Fri, Jan 21|
The Impact of Intimate Partner Violence on System Involved Youth
Dr. Laura S. Anderson
Time & Location
Jan 21, 2022, 9:00 AM – 1:15 PM PST
About the Event
Dr. Laura S. Anderson
Reports indicate that intimate partner violence has increased during the COVID pandemic. There is a lot of misinformation in the broader public about what contributes to patterns of violence in families. Many youth who are in the child welfare system have witnessed violence between adult caregivers, and they carry the emotional scars and behavioral symptoms of having been impacted. In this training we will explore ways participants can support children who have witnessed violence at home. The training will briefly review common trauma responses in children. Intimate partner violence (IPV) can have a distinct impact on youth and it can also be a particularly difficult thing to discuss with youth. As part of the training, concrete scripts for working with children and teens will be explored. We will also practice having hard conversations with parents about the impact of intimate partner violence on children. We will also review the latest research regarding how to promote resiliency and recovery for children who have been affected by caregiver domestic violence. Prevention tools and resources to address teen dating violence will also be discussed. This on-line class will include some information given and plenty of opportunities for interaction and practice.

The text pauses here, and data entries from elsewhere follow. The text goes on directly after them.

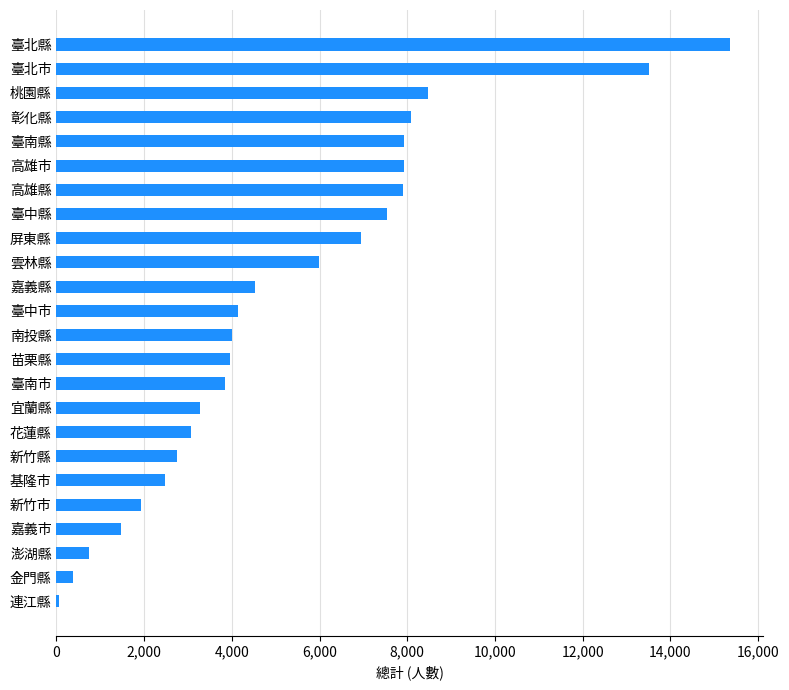

The chart shows a value of 13242 at 高雄市. True or false?

False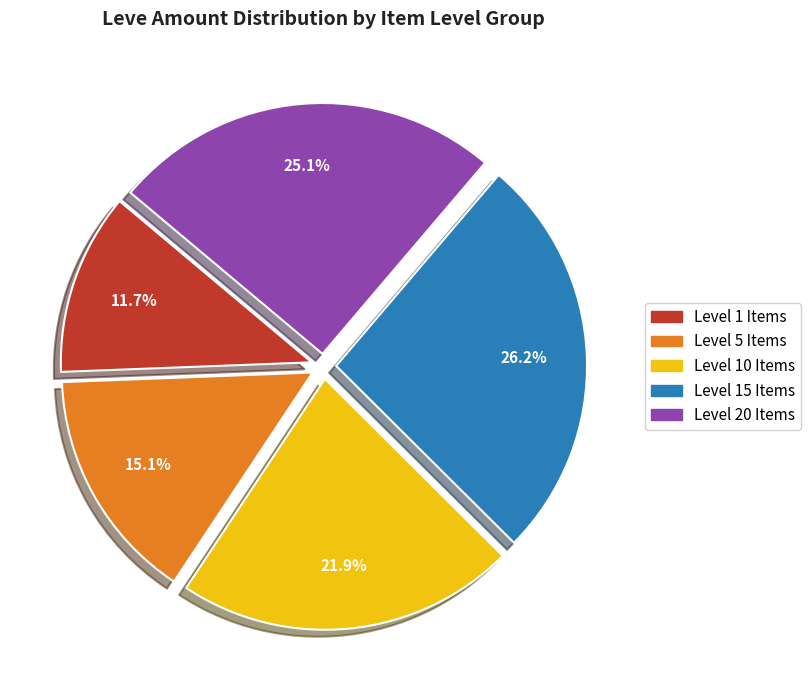

Does any single category account for the majority?

No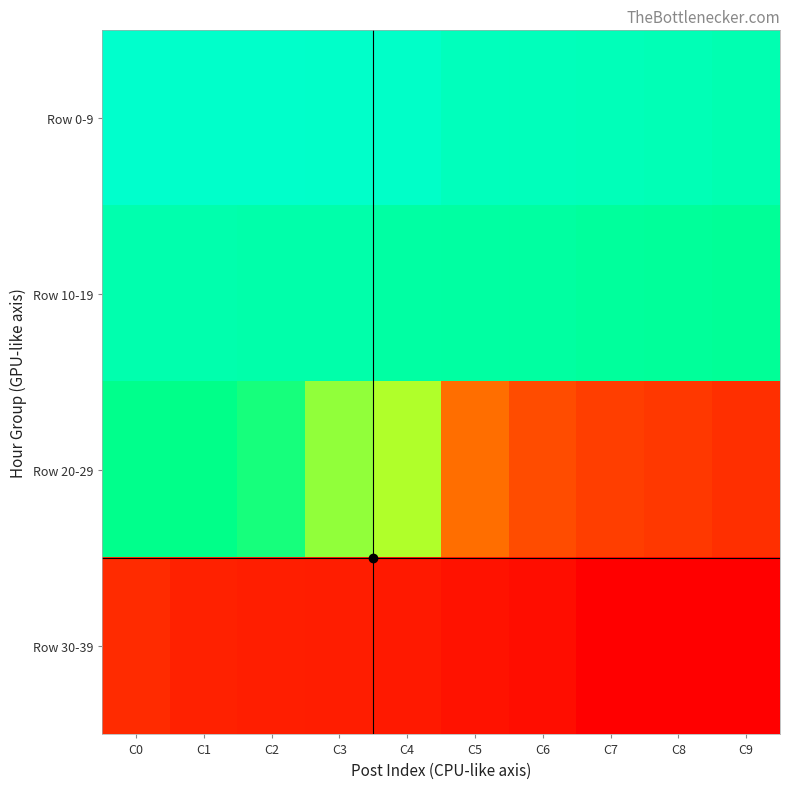

Rank the series at C4 from highest to lowest value.

Row 0-9, Row 10-19, Row 20-29, Row 30-39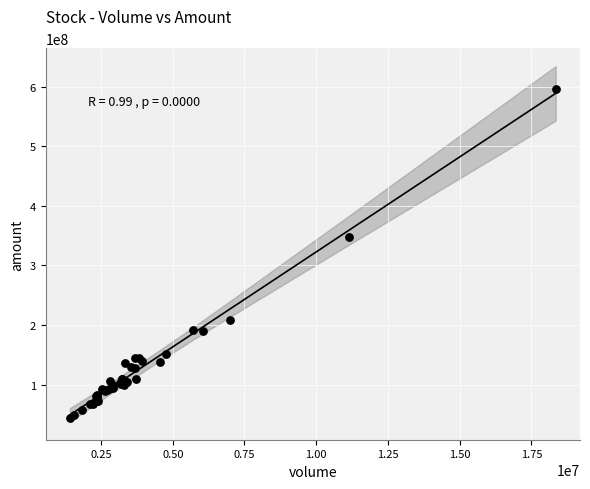

What Y value in the scatter plot is closest to 320365572?

348279264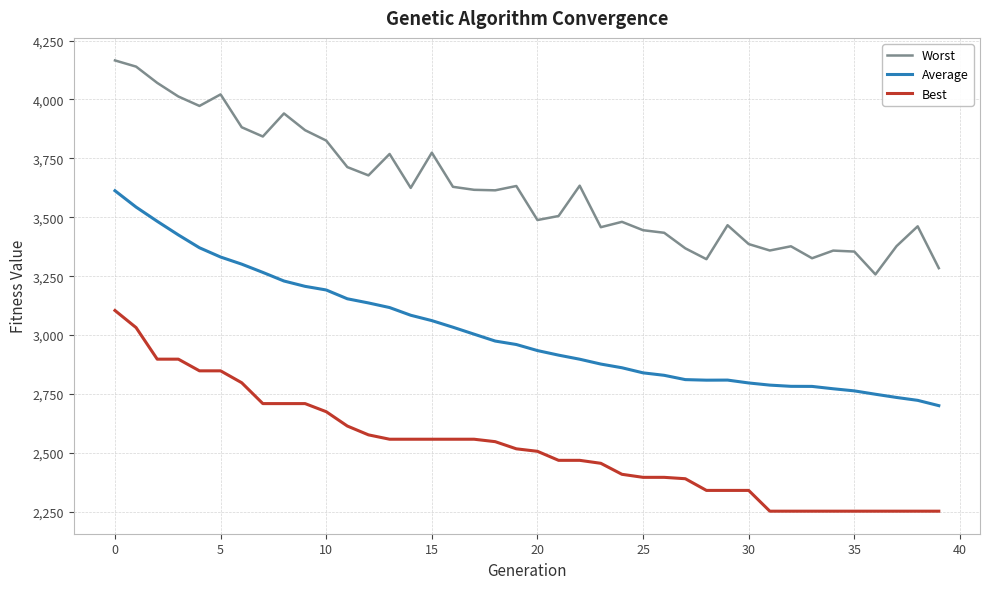

True or false: Average and Best cross at least once.

False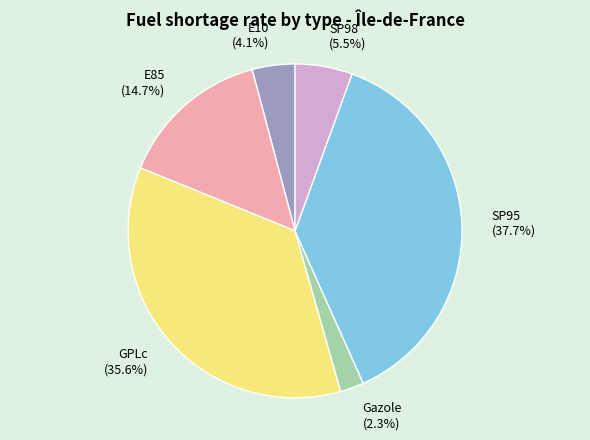

The E85 slice represents 15% of the pie. True or false?

True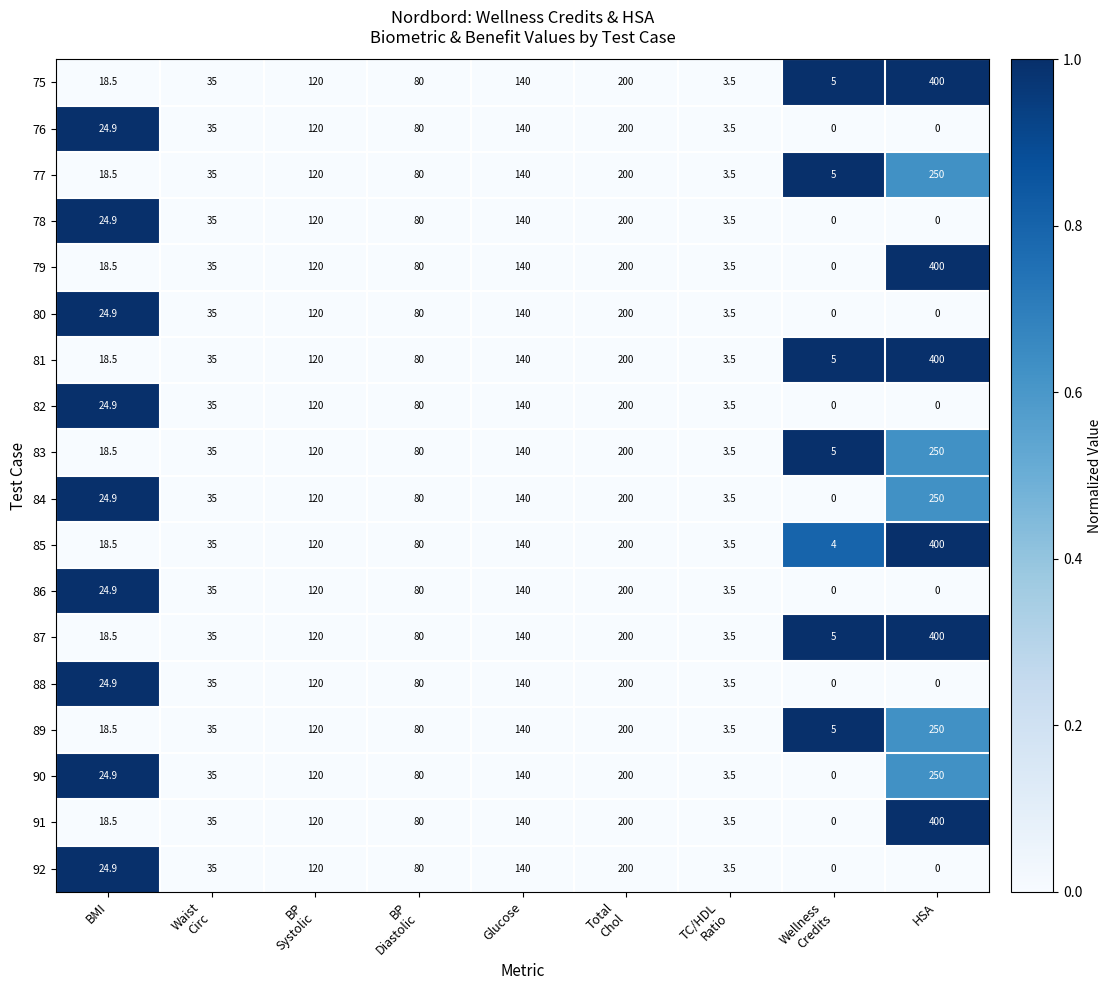

What is the difference between the highest and lowest values at HSA?

400.0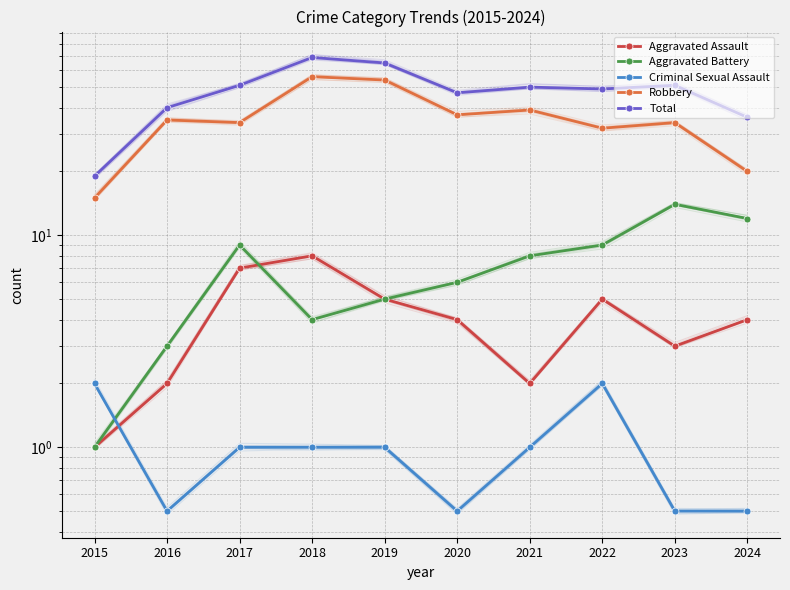

How many series are shown in this chart?

5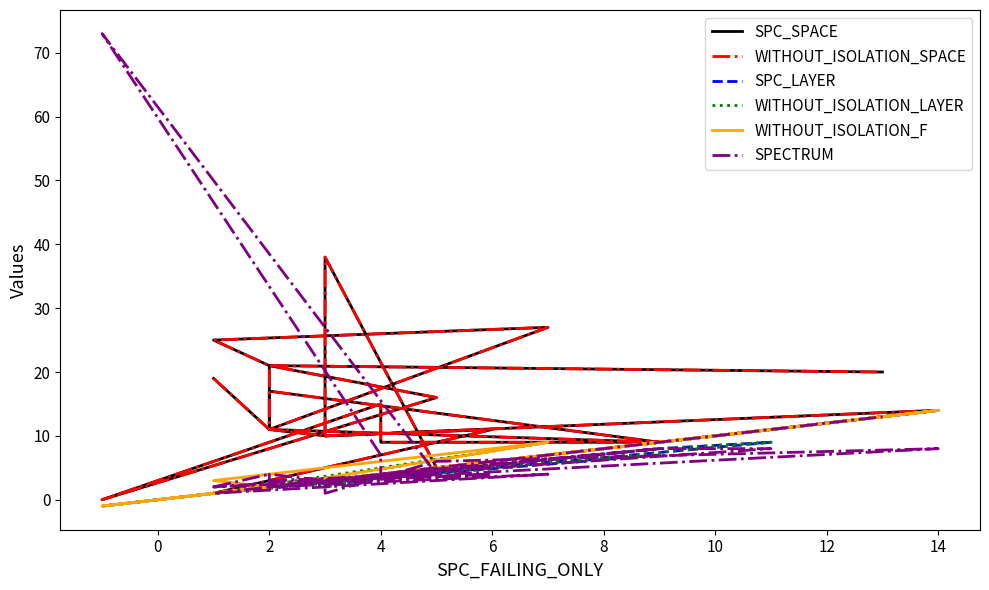

How many values in the WITHOUT_ISOLATION_LAYER series are below 3?

11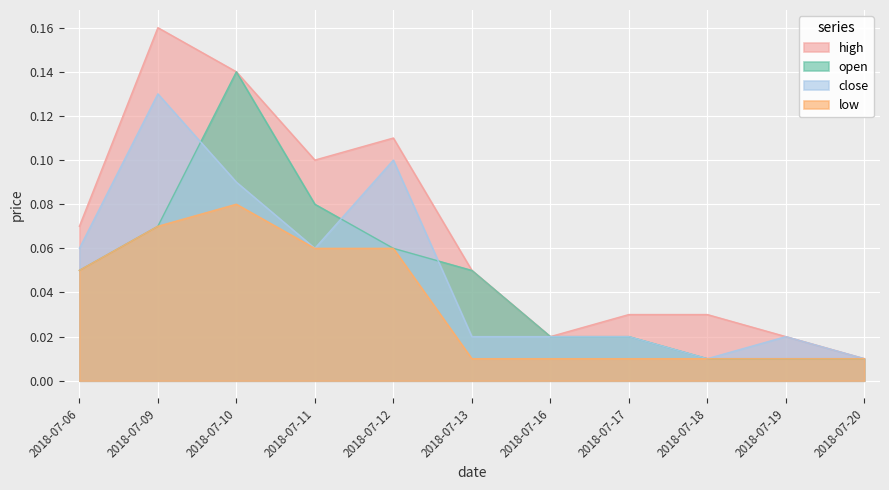

Which series has the largest total across all categories?

high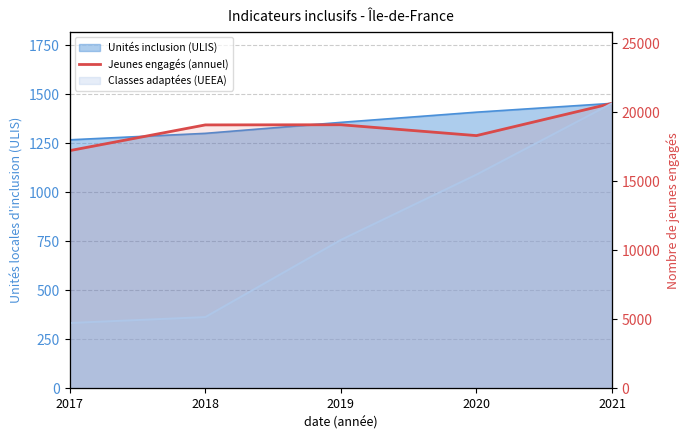

Reading right to left, what are all the values shown in this chart?

2021=20653	2020=18315	2019=19102	2018=19090	2017=17227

· List 3 ways that exposure to domestic violence impacts youth at different ages
· Practice important conversations with youth to help build resilience
· Identify 3 ways to talk to parents about intimate partner violence and its impact on youth
· Identify tools to help with prevention of teen dating violence that often occurs with teens raised in homes with intimate partner violence
· Review case examples and discuss strategies to help families experiencing intimate partner violence
9:00-9:30am Explore the ways IPV impact is different from other traumatic impacts on children and teens
9:30-10:30am Focus on using developmentally appropriate language to talk to kids and teens about IPV
10:30-11:00am Supporting parents in understanding harm of IPV & ways to repair harm without shame
11:00-11:15am Break (CEUs will not be offered for this time)
11:15am-12:00pm Focusing on prevention of IPV for teens who have experienced it
12:00--12:45pm Case examples and safety planning
2:45-1:15pm Summary and evaluations
Meet Our Trainer
Dr. Laura S. Anderson is a clinical child and family psychologist who is licensed in Hawaii and California, and she has worked with youth and families for over twenty years. Dr. Anderson is currently based primarily in Hawaii. Her areas of expertise include school-based behavioral health, assessment, support for adoptive families, support for gender expansive youth and their families, foster care consultation, and the provision of cross-culturally sensitive care. She is lucky to have had wonderful clinical mentors and enjoys teaching others things she has learned “in the trenches” of direct service to children, adolescents, families, schools, and various other agencies. Dr. Anderson enjoys working with kids, families, and systems as they overcome barriers, build on their strengths, and thrive.
This course meets the qualifications for (4) BBS CEUs for LCSWs, LMFTs, LPCCs, and LEPs as required by the California Board of Behavioral Sciences & is provided by Fred Finch Youth Center, CAMFT Provider #045295.